In the late 1960s, Rebane purchased a farm property near Gleason, Wisconsin and moved there with his family. Apart from the property being used to raise cattle and horses, it also eventually became home to Rebane's studio 'The Shooting Ranch', the facility which was the first full-time feature film studio in the Midwest. 'The Shooting Ranch', held the position of "first and only" for over 30 years, eventually growing to 200 acre, and producing hundreds of commercials, industrial, and corporate image films, plus a number of theatrical features for international theatrical distribution and exposure.

Rebane acknowledges fellow filmmaker, producer Jerry Gregoris of Chicago, for allowing Rebane directorial and post-production responsibilities and subsequent credits on industrial films made for such clients as the Teamsters union, the Republican Party of Indiana, State Farm Insurance, the City of Chicago, and Wausau Insurance.

Rebane used his studio to produce and direct a number of sci-fi/horror films, the first being Invasion from Inner Earth (1974), screenwritten by his wife Barbara, it was shot in 1973 with the working title of The Selected.

His next film project was The Giant Spider Invasion, starring Alan Hale Jr., Barbara Hale, and Steve Brodie. The film grossed $23 million against its $325,000 production costs. This was followed by Rana: The Legend of Shadow Lake (1981), The Alpha Incident (1978), The Capture of Bigfoot (1979), The Demons of Ludlow (1983) and The Game (1984).

In 1984 Rebane took a break from production to assume the Presidency of The International Picture Show Company in Atlanta, where he took charge of international distribution for such products as Falling in Love Again (Elliott Gould), Slapstick (Jerry Lewis), Land of No Return (William Shatner), and many of the Don Knotts and Tim Conway comedy features.

▶ Tasks and exercises:
- A) Please quote the stretch of the Rebane excerpt from "In 1984 Rebane" through "Conway comedy features.".
- B) According to the Rebane excerpt, under what working title was Invasion from Inner Earth shot?

▶ Extracted entries:
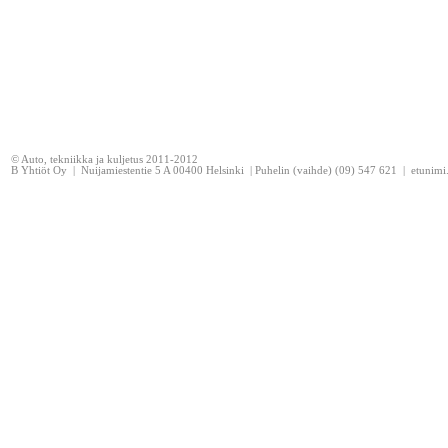
© Auto, tekniikka ja kuljetus 2011-2012
B Yhtiöt Oy | Nuijamiestentie 5 A 00400 Helsinki | Puhelin (vaihde) (09) 547 621 | etunim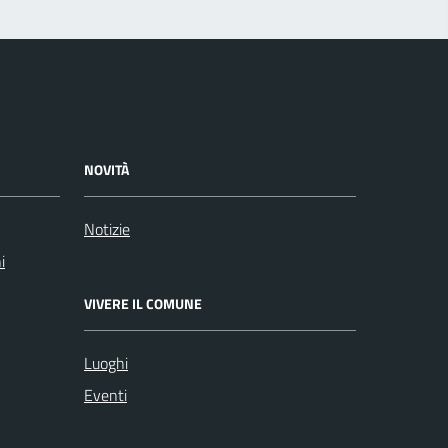
NOVITÀ
Notizie
i
VIVERE IL COMUNE
Luoghi
Eventi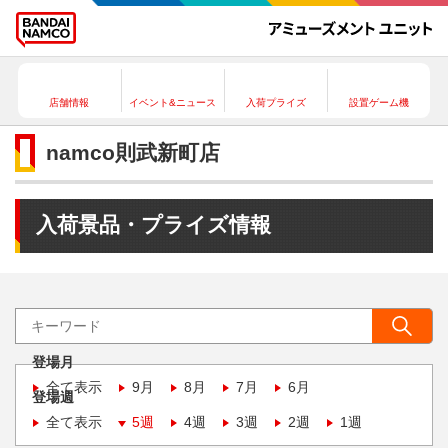
店舗情報
イベント&ニュース
入荷プライズ
設置ゲーム機
namco則武新町店
入荷景品・プライズ情報
登場月
全て表示
9月
8月
7月
6月
登場週
全て表示
5週
4週
3週
2週
1週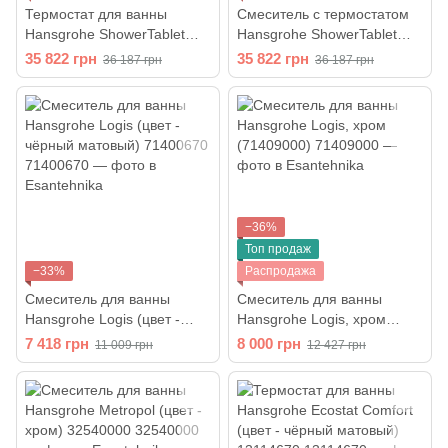
Термостат для ванны
Смеситель с термостатом
Hansgrohe ShowerTablet
Hansgrohe ShowerTablet
Select (цвет - хром)
Select 13151400
35 822 грн
35 822 грн
36 187 грн
36 187 грн
13151000
−36%
Топ продаж
−33%
Распродажа
Смеситель для ванны
Смеситель для ванны
Hansgrohe Logis (цвет -
Hansgrohe Logis, хром
чёрный матовый) 71400670
(71409000)
7 418 грн
8 000 грн
11 009 грн
12 427 грн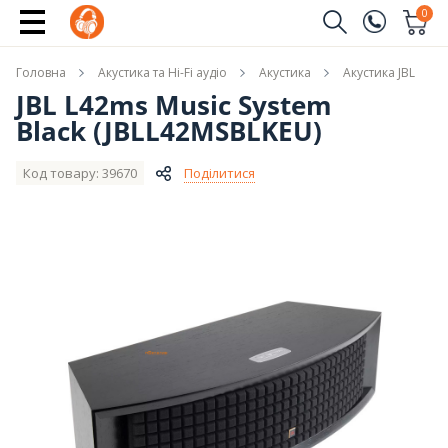
Купити
0
Замовити дзвінок
Головна
Акустика та Hi-Fi аудіо
Акустика
Акустика JBL
(096)
Ім'я
JBL L42ms Music System
Black (JBLL42MSBLKEU)
(044)
Телефон
Код товару: 39670
Поділитися
Надіслати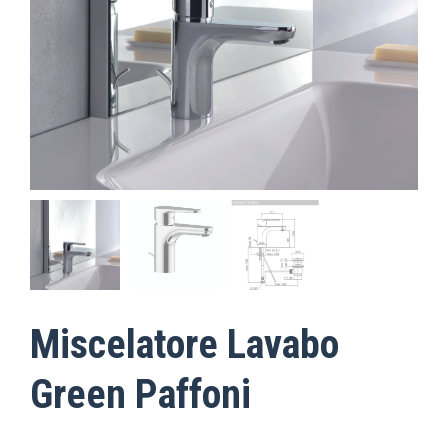
Miscelatore Lavabo
Green Paffoni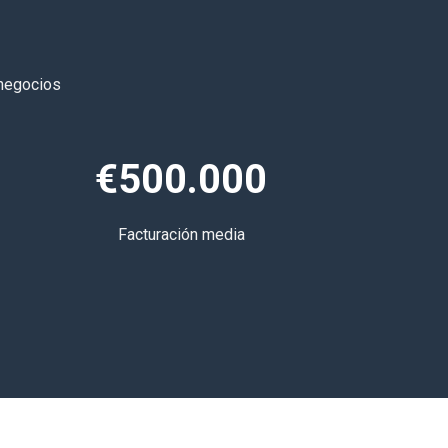
 negocios
€500.000
Facturación media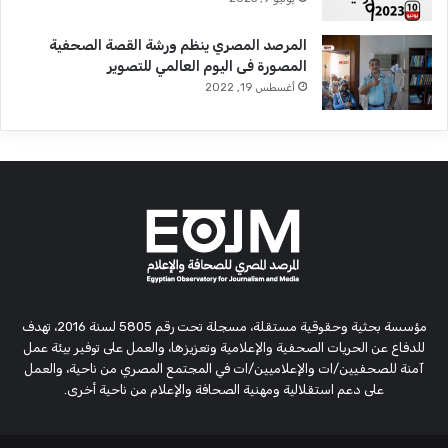
المرصد المصري ينظم ورشة القصة الصحفية
المصورة فى اليوم العالمي للتصوير
أغسطس 19, 2022
مؤسسة بحثية وحقوقية مستقلة، مسجلة تحت رقم 5805 لسنة 2016، تهدف
للدفاع عن الحريات الصحفية والإعلامية وتعزيزها، والعمل على توفير بيئة عمل
آمنة للصحفيين/ات والإعلاميين/ات في المجتمع المصري من ناحية، والعمل
على دعم استقلالية ومهنية الصحافة والإعلام من ناحية أخرى.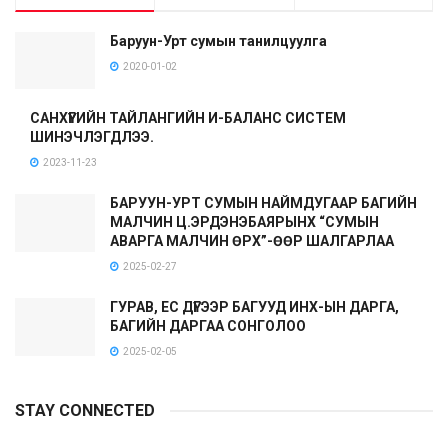
Баруун-Урт сумын танилцуулга
2020-01-02
САНХҮҮГИЙН ТАЙЛАНГИЙН И-БАЛАНС СИСТЕМ
ШИНЭЧЛЭГДЛЭЭ.
2023-11-23
БАРУУН-УРТ СУМЫН НАЙМДУГААР БАГИЙН
МАЛЧИН Ц.ЭРДЭНЭБАЯРЫНХ “СУМЫН
АВАРГА МАЛЧИН ӨРХ”-ӨӨР ШАЛГАРЛАА
2025-02-27
ГУРАВ, ЕС ДҮГЭЭР БАГУУД ИНХ-ЫН ДАРГА,
БАГИЙН ДАРГАА СОНГОЛОО
2025-02-05
STAY CONNECTED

▶ Your responses:
- A)
In 1984 Rebane took a break from production to assume the Presidency of The International Picture Show Company in Atlanta, where he took charge of international distribution for such products as Falling in Love Again (Elliott Gould), Slapstick (Jerry Lewis), Land of No Return (William Shatner), and many of the Don Knotts and Tim Conway comedy features.

- B) The Selected